Prefilled Shopping Carts
The project extends recent research Anzman-Frasca has led that has demonstrated how “optimal defaults,” such as prefilled shopping carts, can help lead people to make healthier dietary choices.
In a paper published last November in Obesity, Anzman-Frasca and co-authors tested how providing healthy recipes and online shopping carts preloaded with ingredients for those recipes would impact the food choices of adults who have Type 2 diabetes or are at increased risk for it.
That was the first randomized trial of a defaults-based grocery shopping intervention designed for adults at risk for or diagnosed with Type 2 diabetes.
In the diabetes study, the group of people who was provided with prefilled, “default” shopping carts had the option of removing and replacing the healthy items placed in their carts. Nevertheless, grocery purchases were higher in nutritional quality in that group compared to online and in-person shoppers who didn’t have their carts prefilled.

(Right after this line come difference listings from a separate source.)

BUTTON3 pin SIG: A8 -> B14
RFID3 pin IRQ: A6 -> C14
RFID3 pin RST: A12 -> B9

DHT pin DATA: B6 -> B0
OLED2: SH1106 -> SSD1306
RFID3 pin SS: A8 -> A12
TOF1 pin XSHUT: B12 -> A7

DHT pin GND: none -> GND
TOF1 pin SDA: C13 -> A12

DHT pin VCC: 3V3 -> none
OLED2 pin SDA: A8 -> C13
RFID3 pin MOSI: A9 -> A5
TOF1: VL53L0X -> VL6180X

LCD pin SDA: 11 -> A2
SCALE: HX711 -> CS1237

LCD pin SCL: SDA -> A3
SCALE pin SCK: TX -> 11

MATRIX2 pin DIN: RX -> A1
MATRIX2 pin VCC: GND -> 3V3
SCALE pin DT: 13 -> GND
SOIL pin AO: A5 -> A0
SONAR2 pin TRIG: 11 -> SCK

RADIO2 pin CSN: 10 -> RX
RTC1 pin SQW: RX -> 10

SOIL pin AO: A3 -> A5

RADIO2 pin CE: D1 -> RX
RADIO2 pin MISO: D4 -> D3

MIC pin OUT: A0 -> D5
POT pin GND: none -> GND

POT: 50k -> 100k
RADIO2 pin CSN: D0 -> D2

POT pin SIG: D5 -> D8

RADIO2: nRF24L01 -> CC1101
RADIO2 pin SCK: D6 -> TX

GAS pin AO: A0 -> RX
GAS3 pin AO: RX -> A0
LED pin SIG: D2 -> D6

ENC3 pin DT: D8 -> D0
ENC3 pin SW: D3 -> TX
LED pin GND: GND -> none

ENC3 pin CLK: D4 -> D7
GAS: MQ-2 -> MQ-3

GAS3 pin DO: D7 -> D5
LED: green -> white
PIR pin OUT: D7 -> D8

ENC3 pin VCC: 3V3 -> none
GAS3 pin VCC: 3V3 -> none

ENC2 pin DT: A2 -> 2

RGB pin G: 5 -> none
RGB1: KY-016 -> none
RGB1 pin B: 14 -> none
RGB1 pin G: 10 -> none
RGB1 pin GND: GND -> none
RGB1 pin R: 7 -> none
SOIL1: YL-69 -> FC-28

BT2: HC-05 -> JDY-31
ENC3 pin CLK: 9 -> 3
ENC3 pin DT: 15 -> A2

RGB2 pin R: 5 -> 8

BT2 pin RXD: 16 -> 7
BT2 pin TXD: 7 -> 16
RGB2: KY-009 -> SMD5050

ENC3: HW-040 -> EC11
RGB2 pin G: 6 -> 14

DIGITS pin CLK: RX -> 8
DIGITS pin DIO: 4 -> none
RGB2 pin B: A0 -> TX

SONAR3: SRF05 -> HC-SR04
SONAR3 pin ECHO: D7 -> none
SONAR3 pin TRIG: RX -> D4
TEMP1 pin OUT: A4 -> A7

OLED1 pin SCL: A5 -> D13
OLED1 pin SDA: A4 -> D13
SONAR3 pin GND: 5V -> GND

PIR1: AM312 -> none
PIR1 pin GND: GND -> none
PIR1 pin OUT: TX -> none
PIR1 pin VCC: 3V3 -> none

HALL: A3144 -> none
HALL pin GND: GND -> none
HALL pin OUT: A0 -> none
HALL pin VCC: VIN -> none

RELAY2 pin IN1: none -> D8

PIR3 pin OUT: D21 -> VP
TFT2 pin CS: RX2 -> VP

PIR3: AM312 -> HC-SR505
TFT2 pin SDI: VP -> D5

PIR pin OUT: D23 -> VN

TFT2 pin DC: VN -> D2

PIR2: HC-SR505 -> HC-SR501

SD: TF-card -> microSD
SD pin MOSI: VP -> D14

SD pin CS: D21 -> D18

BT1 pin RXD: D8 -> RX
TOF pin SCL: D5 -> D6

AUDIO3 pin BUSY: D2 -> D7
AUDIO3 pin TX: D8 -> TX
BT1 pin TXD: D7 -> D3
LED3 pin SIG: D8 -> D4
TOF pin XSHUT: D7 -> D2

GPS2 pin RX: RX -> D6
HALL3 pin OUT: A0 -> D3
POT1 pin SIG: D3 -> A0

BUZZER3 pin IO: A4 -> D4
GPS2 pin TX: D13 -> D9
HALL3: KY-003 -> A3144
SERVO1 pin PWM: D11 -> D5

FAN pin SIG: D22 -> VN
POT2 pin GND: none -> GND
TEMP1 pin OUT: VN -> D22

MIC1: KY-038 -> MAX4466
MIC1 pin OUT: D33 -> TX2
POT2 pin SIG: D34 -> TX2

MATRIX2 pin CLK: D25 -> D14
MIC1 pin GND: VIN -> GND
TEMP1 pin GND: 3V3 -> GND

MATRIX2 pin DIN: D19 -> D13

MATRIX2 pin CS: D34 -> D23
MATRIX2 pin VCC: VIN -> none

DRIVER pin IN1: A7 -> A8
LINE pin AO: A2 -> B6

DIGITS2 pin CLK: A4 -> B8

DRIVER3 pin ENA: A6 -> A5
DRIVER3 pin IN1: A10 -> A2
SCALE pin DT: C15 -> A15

The concept of optimal defaults comes out of the field of behavioral economics, and although it is a fairly new concept in grocery shopping research, Anzman-Frasca said there is evidence from many other areas that modifying the default or automatic choice has strong effects on decision-making.
“We make countless decisions in a given day,” she said. “Research evidence supports the idea that using ‘defaults’ like these prefilled online shopping carts reduces the burden of constant decision-making. Our pilot research suggests that this approach makes it more likely that the recommended healthy foods make it from the online shopping cart to home.”
In the UB-Instacart study, the researchers will again use the concept of “default” shopping carts prefilled with ingredients that correspond to healthy recipes that will be provided, this time focusing on families with young children.
The project will begin recruiting participant families in Western New York this summer.
Providing Tools for Healthier Eating
“Of course, families ultimately can choose if they want to prepare the provided recipes or modify the prefilled carts, but based on the literature in this area, including our prior work, we hypothesize that they are more likely to try the provided recipes if we provide the tools to make it easier to select and prepare these meals,” Anzman-Frasca said.
“By prefilling their carts with the recommended ingredients, we are making these the easy, default choice,” she said.
The intervention program will use Instacart Health technology for the online shopping and will incorporate recipes created by registered dietitians to promote health.
“We are providing healthy recipes that meet dietary recommendations,” added Mackenzie Ferrante, Ph.D., a registered dietitian and postdoctoral associate in Anzman-Frasca’s lab, who is leading the refinement of study recipes and preparation of recipe bundles families will receive each week. “Importantly, we will also ask families about their current eating habits, including any dietary restrictions and their favorite foods, and provide families with recipes that fit with their food preferences.”
Specific outcomes the researchers will be looking at include the nutritional quality of grocery purchases, the home food environment, and parent and child dietary intake among families receiving the “default” program compared to those receiving the healthy recipes but no prefilled grocery carts.
Collaborators involved with this work include Leonard Epstein, Ph.D., SUNY Distinguished Professor and chief, division of behavioral medicine in the department of pediatrics; and Lucia Leone, Ph.D., associate professor, department of community health and health behavior in the School of Public Health and Health Professions. The Independent Health Foundation is also a partner on this project.